By Darryl E. Owens | The Orlando Sentinel

No sooner had Quillian Carver taken his seat in the pew than the dizziness roared back. He’d felt sick when he woke up that morning, but he knew he’d feel worse if he skipped church.

So Carver slipped on his brown-checked suit, combed over his silver-stained hair and drove his wife, Teresa, and his mother-in-law to Celebration of Praise Church of God in Clermont, Fla.

His legs nearly gave way when he stepped from his car. He sat on the church stoop, gathered his bearings and wobbled inside.

In the pew, Teresa turned to ask how he was.

Carver crumpled, sending his 180-pound frame into the pew with a thud before her words ever saw light.

Teresa pleaded for help.

From the pastor. From the flock. From God.

Prayers went up. A nurse knelt down. No pulse.

Suddenly a shout drifted down from the rafters: Dr. Woodard is still here!

Moments later, a diminutive woman, thin as a Communion wafer, 5 feet tall in flats, parted the sea of worried parishioners washing into the aisle where Carver lay.

Kneeling, she took up his wrist in her hands. His skin felt cold. She blew small puffs into his mouth and laid her hands on him, pumping her palms, trying to force life back into his limp body, inaudible words on her lips.

After a time, he opened his eyes.

And Vivian Woodard opened her mouth.

“She said, ‘Praise the Lord,’ Teresa recalls. “She had the biggest grin.”

Traditionally, doctors have treated faith and medicine as opposing spheres, not symbiotic points along one continuum.
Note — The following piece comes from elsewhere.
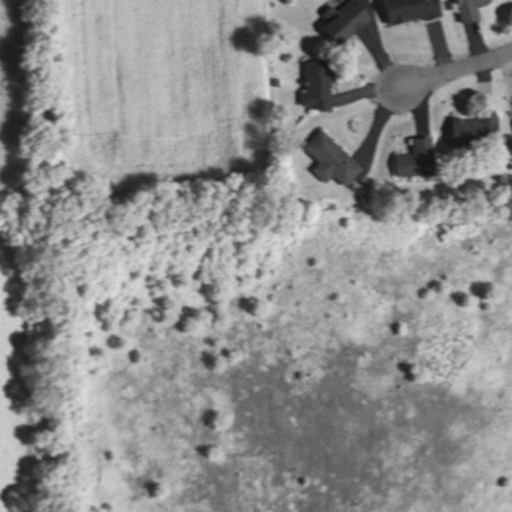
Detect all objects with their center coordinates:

Woodard isn’t one of those doctors.

Teresa Carver believes that when Woodard grinned after completing her part in Carver’s near-Lazarus story, she was merely giddy with joy. Joy that she was in her element, practicing the two things she most loves: praising the Lord and healing others.

Her medical license titles her an “internist,” but her concern for the sick often goes to something deeper than any X-ray can reveal.

Each weekday, she tends the sick and afflicted who come to Emmanuel Christian Health Center, giving physicals, prescribing the right drug. Sometimes God leads her to pray with the sick.

She provides free flu shots for seniors and gives complimentary school physicals to low-income kids.

And she makes house calls.

Her patients are black, white, and Hispanic. Some are believers; some believe only in the power of pills. But race and faith don’t matter. Woodard will prescribe a cure for the body and suggest the cure for the soul.

“A lot of people just want their prescription,” she says. “They don’t want the real medicine.”

Her approach is to first show people Christian love, not smack them with the King James.

She moves about Central Florida paying visits to shut-ins, praying with grieving spouses, hatching ways for the uninsured to pay for desperately needed medications. Her God-given tools — a quiet voice, the compassion of a saint, an open line to the Lord, and a wide smile that warms up any chilly examination room — don’t fit in the medical bag she’s carried since she graduated from Harvard Medical School in 1982.

As strongly as Woodard believes in the healing power of prayer, she knows no one lives forever — something she learned after a 28-year-old patient in the Watts area of Los Angeles died of heart failure even after Woodard fasted and prayed.

“To me, her living was the most important thing that could happen to her,” she says. “From God’s point of view, life is a vapor, a short part of the eternal continuum, so he’s not as wrapped up in keeping us down here walking around forever as he is in keeping us with him in heaven forever. Sometimes, when we pray for people, we lose sight of that.”

She has no patience with Sunday Christians. Her philosophy is that believers shouldn’t check their faith at the office door.

For doctors, it isn’t always easy, she says, pointing to the case of Dr. David Hager, a Kentucky obstetrics-gynecologist being considered for a slot and possibly chairmanship of the Food and Drug Administration’s Reproductive Health Drugs Advisory Committee.

Hager has come under fire from women’s groups for his faith-based medicine. In his private practice, he reportedly refuses contraceptives for unmarried women.

“I say bravo for him,” Woodard says about the backlash. “Just because people take exception with what you do, or persecute you for it, doesn’t make it wrong.”

One patient was so put off by Woodard’s offer to pray with him that he harrumphed straight out her office.

Eyes widening like a child engaged in mischief, Woodard says, “I prayed for him under my breath.”

At 45, Woodard is a respected physician with busy clinics in Clermont and Lady Lake in Lake County, and a third office, recently opened in Orlando’s Pine Hills community.

You’d expect her to be living large.

A Mediterranean compound in Isleworth?

Try a two-bedroom rental in Clermont.

“A room for me, one for my junk,” she says.

A closet choked with clothes bearing Armani and Gucci labels?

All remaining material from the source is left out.